Disabled Farmers Farm With Help From Their Friends

Disabled Farmers Farm With Help From Their Friends
People overcome obstacles to lead productive lives on the farm.

Nellie Bell was proud to introduce her mom and dad last year when she got the chance. And she had the chance, often to large audiences, because she served as an Indiana State FFA officer in 2010-2011. The Hagerstown FFA stand-out, coached in high school by Don Sturgeon, became a hero to thousands of FFA members who looked up to her across Indiana.

She has her own hero, her parents. And she ahs a special story to tell about her dad, Ed Bell. Often, he tells the story himself at meetings, such as the AgrAbility Conference in Indianapolis recently. Ed is a farmer, and for years has specialized in growing produce, particularly strawberries and u-pick strawberries, on his farm near Hagerstown.

But he's more than a farmer. He's also an example of someone who suffered a disabling injury but persevered. He suffered a spinal cord injury at the age of 21 that left him a T-1 paraplegic. He has been open to using equipment developed by specialty companies and universities to help people like him, and has often spoken about his situation and what he's learned, hoping ot help other people who might find themselves in similar situations.

* _Supplied material_
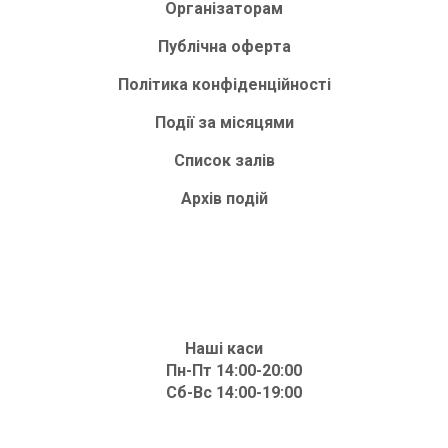
Організаторам
Публічна оферта
Політика конфіденційності
Події за місяцями
Список залів
Архів подій
Наші каси
Пн-Пт 14:00-20:00
Сб-Вс 14:00-19:00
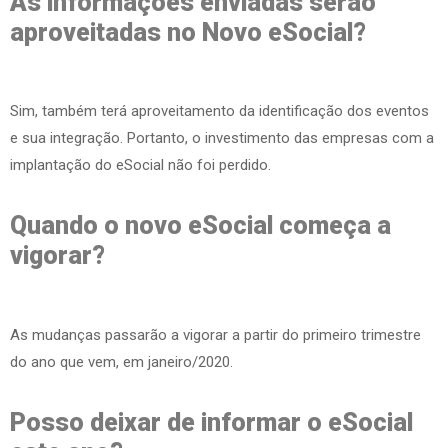
As informações enviadas serão
aproveitadas no Novo eSocial?
Sim, também terá aproveitamento da identificação dos eventos
e sua integração. Portanto, o investimento das empresas com a
implantação do eSocial não foi perdido.
Quando o novo eSocial começa a
vigorar?
As mudanças passarão a vigorar a partir do primeiro trimestre
do ano que vem, em janeiro/2020.
Posso deixar de informar o eSocial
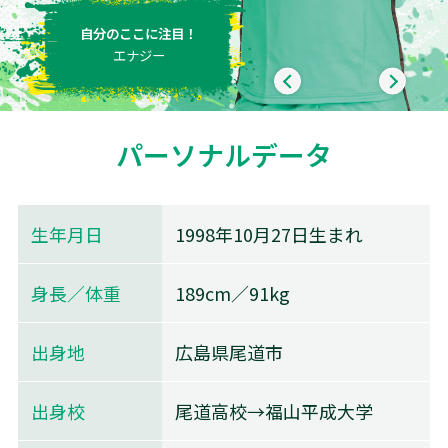
自分のここに注目！
エナジー
パーソナルデータ
生年月日
1998年10月27日生まれ
身長／体重
189cm／91kg
出身地
広島県尾道市
出身校
尾道高校→福山平成大学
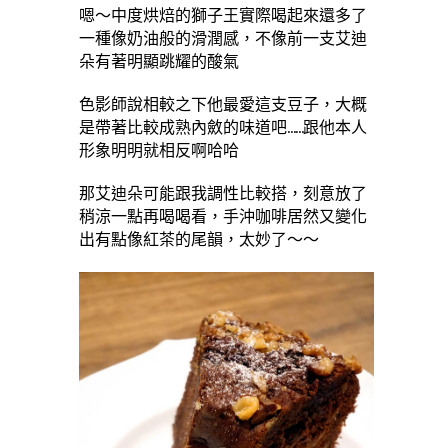
嗯～中度烘焙的獅子王實際喝起來還多了
一種像奶油般的滑潤感，不像前一支艾迪
朵有著明顯跳耀的酸氣
色影師說相較之下他最愛這支豆子，大概
是帶著比較成熟內斂的味道吧……跟他本人
形象明明就相反啊哈哈
那艾迪朵可能跟我調性比較搭，刻意放了
稍涼一點再喝喝看，
手沖咖啡
居然又變化
出有點像紅茶的尾韻，太妙了～～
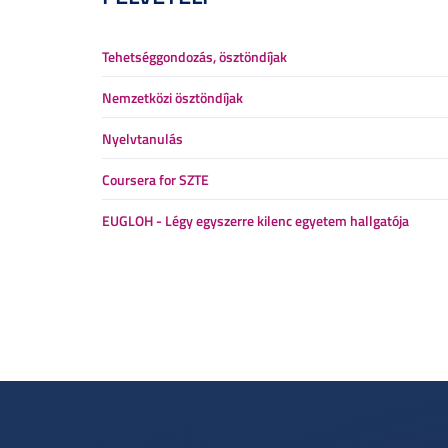
Tehetséggondozás, ösztöndíjak
Nemzetközi ösztöndíjak
Nyelvtanulás
Coursera for SZTE
EUGLOH - Légy egyszerre kilenc egyetem hallgatója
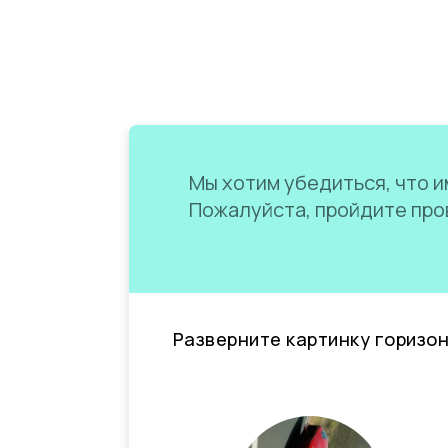
Мы хотим убедиться, что им
Пожалуйста, пройдите пров
Разверните картинку горизо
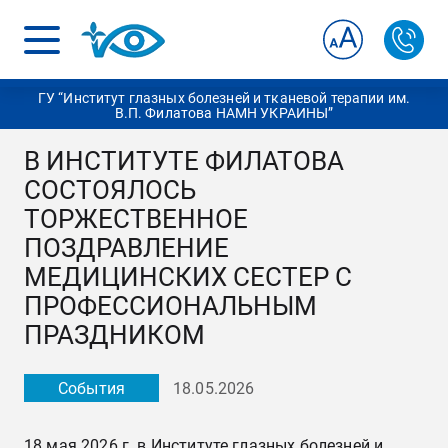
ГУ “Институт глазных болезней и тканевой терапии им.
В.П. Филатова НАМН УКРАИНЫ”
В ИНСТИТУТЕ ФИЛАТОВА
СОСТОЯЛОСЬ
ТОРЖЕСТВЕННОЕ
ПОЗДРАВЛЕНИЕ
МЕДИЦИНСКИХ СЕСТЕР С
ПРОФЕССИОНАЛЬНЫМ
ПРАЗДНИКОМ
События
18.05.2026
18 мая 2026 г. в Институте глазных болезней и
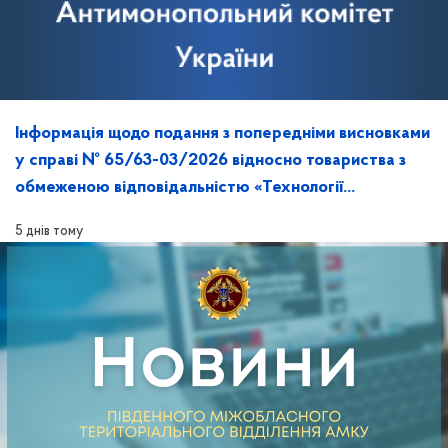
Інформація щодо подання з попередніми висновками
у справі № 65/63-03/2026 відносно товариства з
обмеженою відповідальністю «Технології
майбутнього» та її розгляд на засіданні
5 днів тому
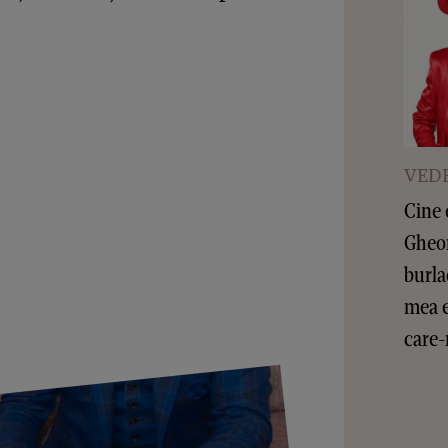
VEDE
Cine 
Gheor
burla
mea e
care-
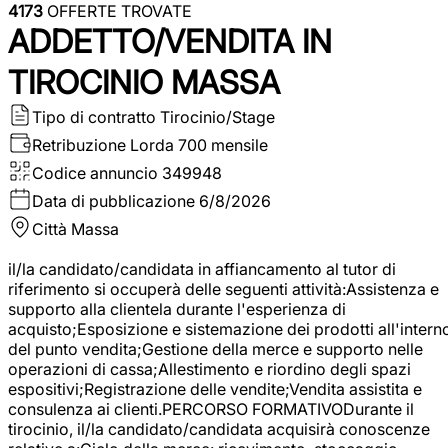
4173
OFFERTE TROVATE
ADDETTO/VENDITA IN
TIROCINIO MASSA
Tipo di contratto
Tirocinio/Stage
Retribuzione Lorda
700 mensile
Codice annuncio
349948
Data di pubblicazione
6/8/2026
Città
Massa
il/la candidato/candidata in affiancamento al tutor di
riferimento si occuperà delle seguenti attività:Assistenza e
supporto alla clientela durante l'esperienza di
acquisto;Esposizione e sistemazione dei prodotti all'intern
del punto vendita;Gestione della merce e supporto nelle
operazioni di cassa;Allestimento e riordino degli spazi
espositivi;Registrazione delle vendite;Vendita assistita e
consulenza ai clienti.PERCORSO FORMATIVODurante il
tirocinio, il/la candidato/candidata acquisirà conoscenze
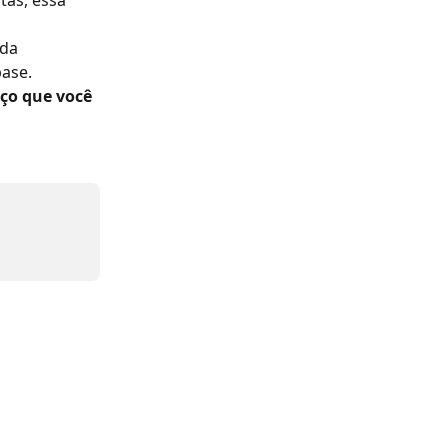
as, essa 
da 
ase. 
ço que você 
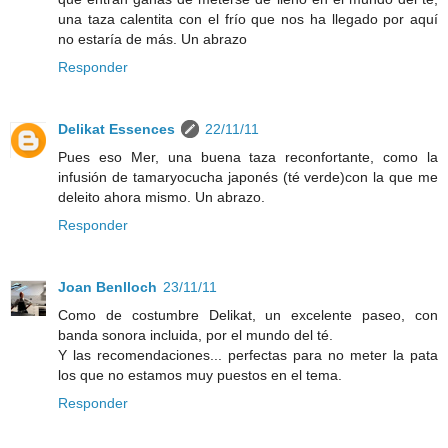
una taza calentita con el frío que nos ha llegado por aquí
no estaría de más. Un abrazo
Responder
Delikat Essences
22/11/11
Pues eso Mer, una buena taza reconfortante, como la
infusión de tamaryocucha japonés (té verde)con la que me
deleito ahora mismo. Un abrazo.
Responder
Joan Benlloch
23/11/11
Como de costumbre Delikat, un excelente paseo, con
banda sonora incluida, por el mundo del té.
Y las recomendaciones... perfectas para no meter la pata
los que no estamos muy puestos en el tema.
Responder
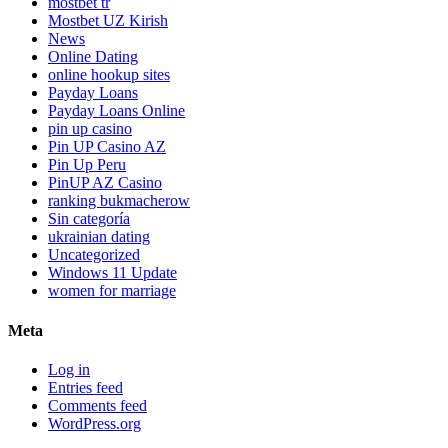
mostbet tr
Mostbet UZ Kirish
News
Online Dating
online hookup sites
Payday Loans
Payday Loans Online
pin up casino
Pin UP Casino AZ
Pin Up Peru
PinUP AZ Casino
ranking bukmacherow
Sin categoría
ukrainian dating
Uncategorized
Windows 11 Update
women for marriage
Meta
Log in
Entries feed
Comments feed
WordPress.org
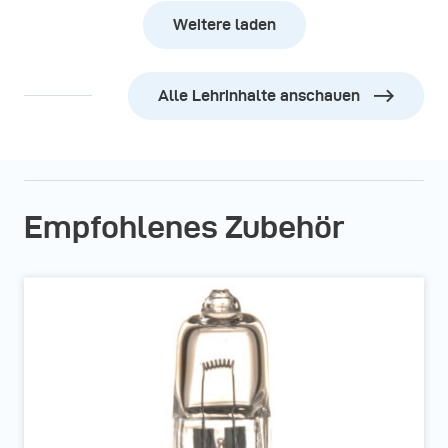
Weitere laden
Alle Lehrinhalte anschauen
Empfohlenes Zubehör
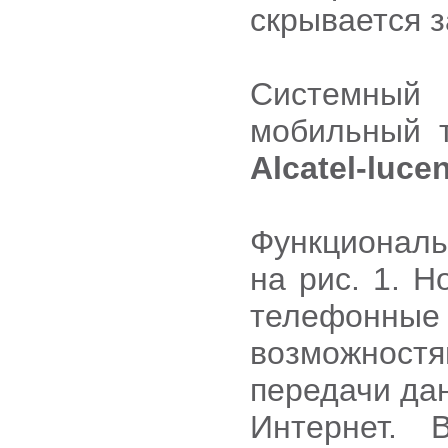
скрывается з
Системный
мобильный 
Alcatel-luce
Функциональ
на рис. 1. Н
телефонн
возможнос
передачи дан
Интернет. 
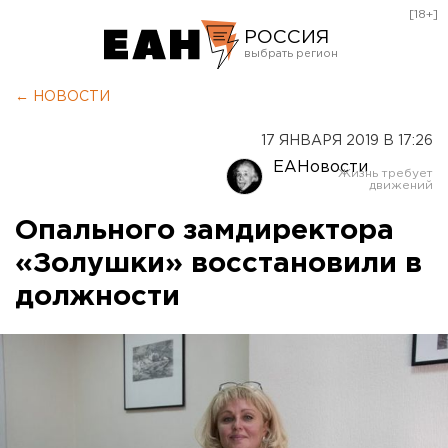
[18+]
РОССИЯ
Екатеринбург
← НОВОСТИ
Челябинск
17 ЯНВАРЯ 2019 В 17:26
Курган
ЕАНовости
Оренбург
Опального замдиректора
«Золушки» восстановили в
должности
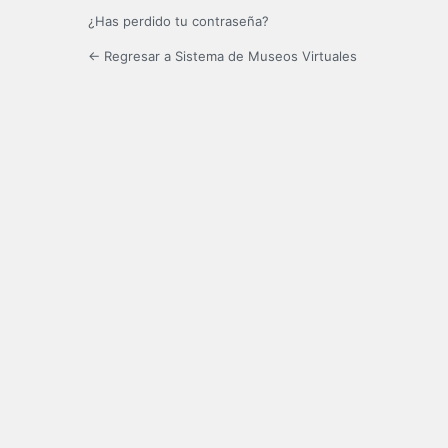
¿Has perdido tu contraseña?
← Regresar a Sistema de Museos Virtuales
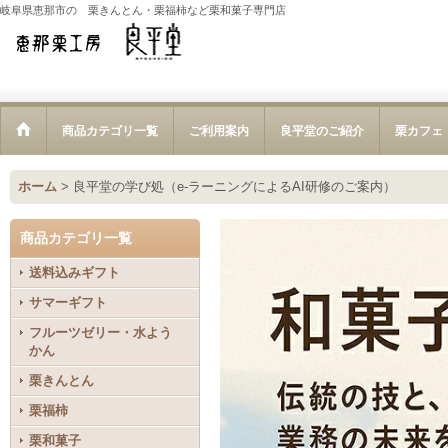
岐阜県恵那市の 栗きんとん・栗福柿など栗和菓子専門店
商品カテゴリ一覧
ご利用案内
良平堂のご紹介
栗カフェ
ホーム
>
良平堂の学び処（e-ラーニングによるAI研修のご案内）
商品カテゴリ一覧
送料込みギフト
サマーギフト
フルーツゼリー・水よう
かん
栗きんとん
栗福柿
栗和菓子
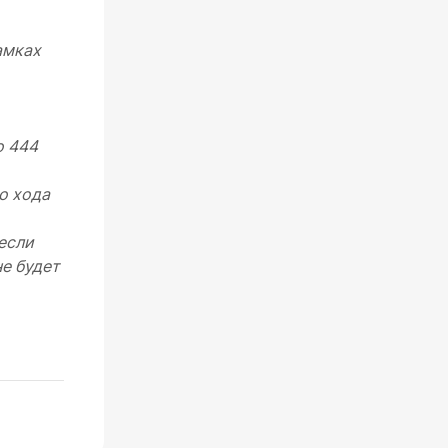
амках
о 444
о хода
 если
не будет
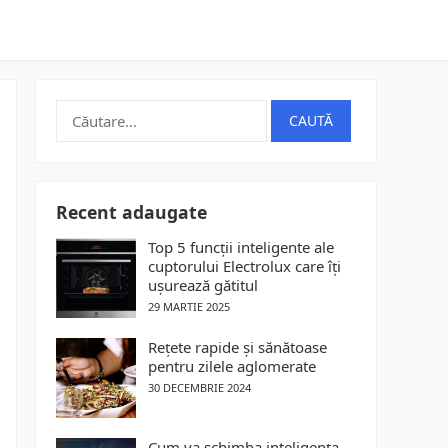
t
Caută
după:
Recent adaugate
Top 5 funcții inteligente ale
cuptorului Electrolux care îți
ușurează gătitul
29 MARTIE 2025
Rețete rapide și sănătoase
pentru zilele aglomerate
30 DECEMBRIE 2024
Cum va schimba inteligența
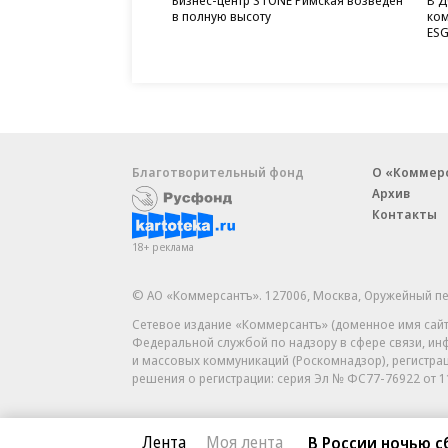
в полную высоту
ком
ESG
Благотворительный фонд
О «Коммер
Архив
Контакты
18+ реклама
© АО «Коммерсантъ». 127006, Москва, Оружейный пе
Сетевое издание «Коммерсантъ» (доменное имя сайт
Федеральной службой по надзору в сфере связи, и
и массовых коммуникаций (Роскомнадзор), регистра
решения о регистрации: серия
Эл № ФС77-76922
от 1
Лента
Моя лента
В России ночью с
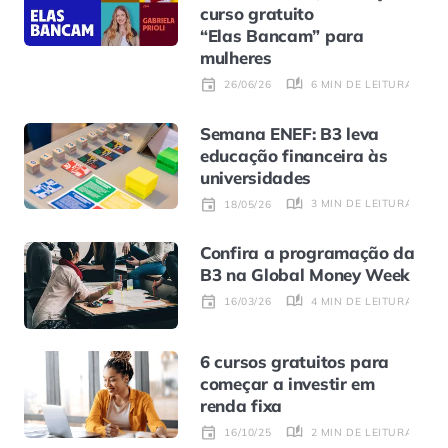
curso gratuito
“Elas Bancam” para
mulheres
6 MIN DE LEITURA
26/06/26
Semana ENEF: B3 leva
educação financeira às
universidades
3 MIN DE LEITURA
18/05/26
Confira a programação da
B3 na Global Money Week
4 MIN DE LEITURA
16/03/26
6 cursos gratuitos para
começar a investir em
renda fixa
2 MIN DE LEITURA
16/10/25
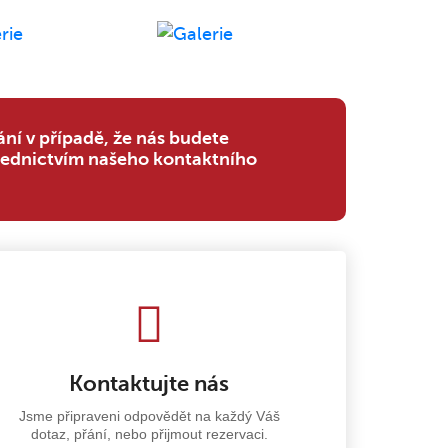
ní v případě, že nás budete
ednictvím našeho kontaktního
Kontaktujte nás
Jsme připraveni odpovědět na každý Váš
dotaz, přání, nebo přijmout rezervaci.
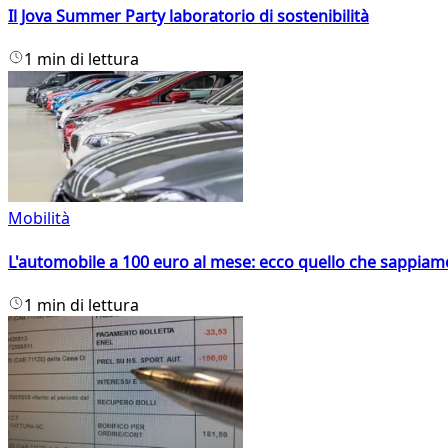
Il Jova Summer Party laboratorio di sostenibilità
1 min di lettura
Mobilità
L'automobile a 100 euro al mese: ecco quello che sappiam
1 min di lettura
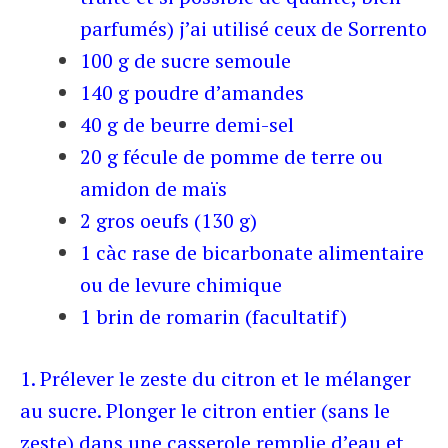
parfumés) j’ai utilisé ceux de Sorrento
100 g de sucre semoule
140 g poudre d’amandes
40 g de beurre demi-sel
20 g fécule de pomme de terre ou
amidon de maïs
2 gros oeufs (130 g)
1 càc rase de bicarbonate alimentaire
ou de levure chimique
1 brin de romarin (facultatif)
1. Prélever le zeste du citron et le mélanger
au sucre. Plonger le citron entier (sans le
zeste) dans une casserole remplie d’eau et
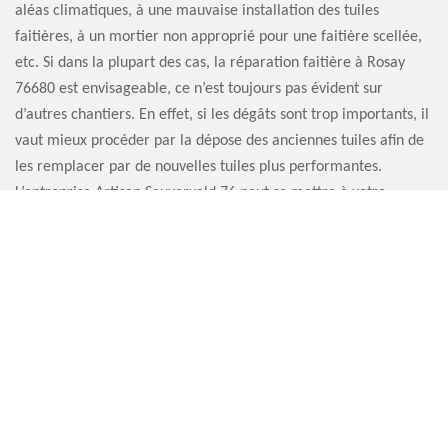
aléas climatiques, à une mauvaise installation des tuiles
faitières, à un mortier non approprié pour une faitière scellée,
etc. Si dans la plupart des cas, la réparation faitière à Rosay
76680 est envisageable, ce n’est toujours pas évident sur
d’autres chantiers. En effet, si les dégâts sont trop importants, il
vaut mieux procéder par la dépose des anciennes tuiles afin de
les remplacer par de nouvelles tuiles plus performantes.
L’entreprise Artisan Sauvervald 76 peut se mettre à votre
disposition pour toute réfection de faitière.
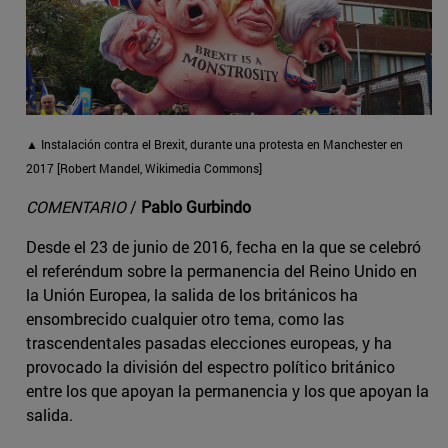
▲ Instalación contra el Brexit, durante una protesta en Manchester en
2017 [Robert Mandel, Wikimedia Commons]
COMENTARIO
/
Pablo Gurbindo
Desde el 23 de junio de 2016, fecha en la que se celebró
el referéndum sobre la permanencia del Reino Unido en
la Unión Europea, la salida de los británicos ha
ensombrecido cualquier otro tema, como las
trascendentales pasadas elecciones europeas, y ha
provocado la división del espectro político británico
entre los que apoyan la permanencia y los que apoyan la
salida.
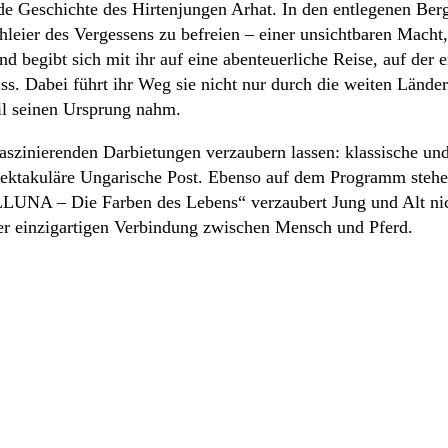
e Geschichte des Hirtenjungen Arhat. In den entlegenen Berg
eier des Vergessens zu befreien – einer unsichtbaren Macht,
d begibt sich mit ihr auf eine abenteuerliche Reise, auf der 
. Dabei führt ihr Weg sie nicht nur durch die weiten Ländere
eil seinen Ursprung nahm.
aszinierenden Darbietungen verzaubern lassen: klassische und
pektakuläre Ungarische Post. Ebenso auf dem Programm stehen
UNA – Die Farben des Lebens“ verzaubert Jung und Alt nicht
er einzigartigen Verbindung zwischen Mensch und Pferd.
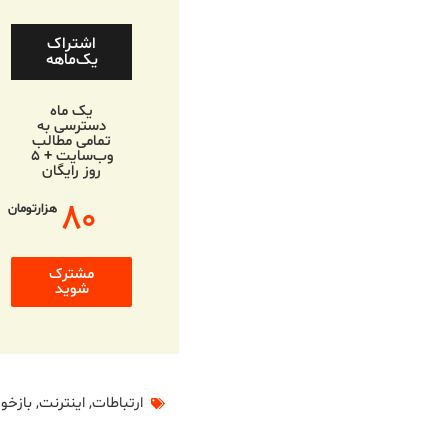
اشتراک
یک‌ماهه
یک ماه
دسترسی به
تمامی مطالب
وب‌سایت + ۵
روز رایگان
۸۰
هزارتومان
مشترک
شوید
ارتباطات
,
اینترنت
,
بازخورد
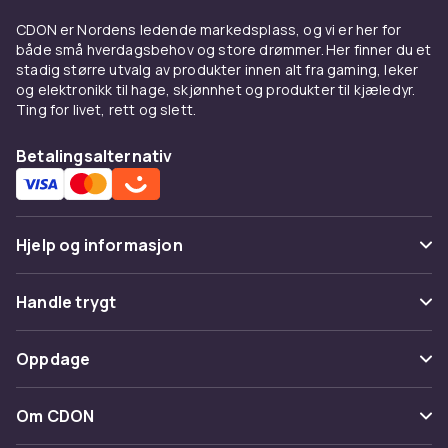
bankes godt ned – i løs sand trengs lengre
CDON er Nordens ledende markedsplass, og vi er her for
plugger – og velg gjerne en modell med vindu
både små hverdagsbehov og store drømmer. Her finner du et
så du ser barna på begge sider. På
stadig større utvalg av produkter innen alt fra gaming, leker
campingplassen fungerer skjermen også som
og elektronikk til hage, skjønnhet og produkter til kjæledyr.
romdeler mellom vognene.
Ting for livet, rett og slett.
Kjøp vindskjerm på nett hos
Betalingsalternativ
CDON
Se også våre
telt
og
leirmøbler
. Hos CDON
handler du trygt med rask levering.
Hjelp og informasjon
Vanlige spørsmål
Handle trygt
Spor pakke
Betaling
Oppdage
Angre & returner her
Levering
Kategorier
Kontakt oss
Om CDON
Vilkår & policy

* _Job_
Continue the article about disabled farmers and Ed Bell, starting after its last sentence.

* _Answer box_
Modifications he made with the help of friends and family in the early days after his accident so that he could continue farming included installing hand controls and high-back seats with seat belts on his tractors. He uses a wheelchair for mobility both on and off the farm.

Life changed, but he continually moved forward. It's a message many disabled farmers who decided to continue farming and took advantage from friends, neighbors and programs like AgrAbility can tell. When Ed first started visiting with the staff from Purdue University, led by Bill Field, the program was Breaking New Ground. Purdue continues the effort under that name, but is also one of the leading resources for AgrAbility, which is now a national program funded by Congress under the farm bill.

His daughter didn't have to look too far for inspiration. That served her well as she traveled the state meeting with FFA members a year ago. She is now pursuing her education.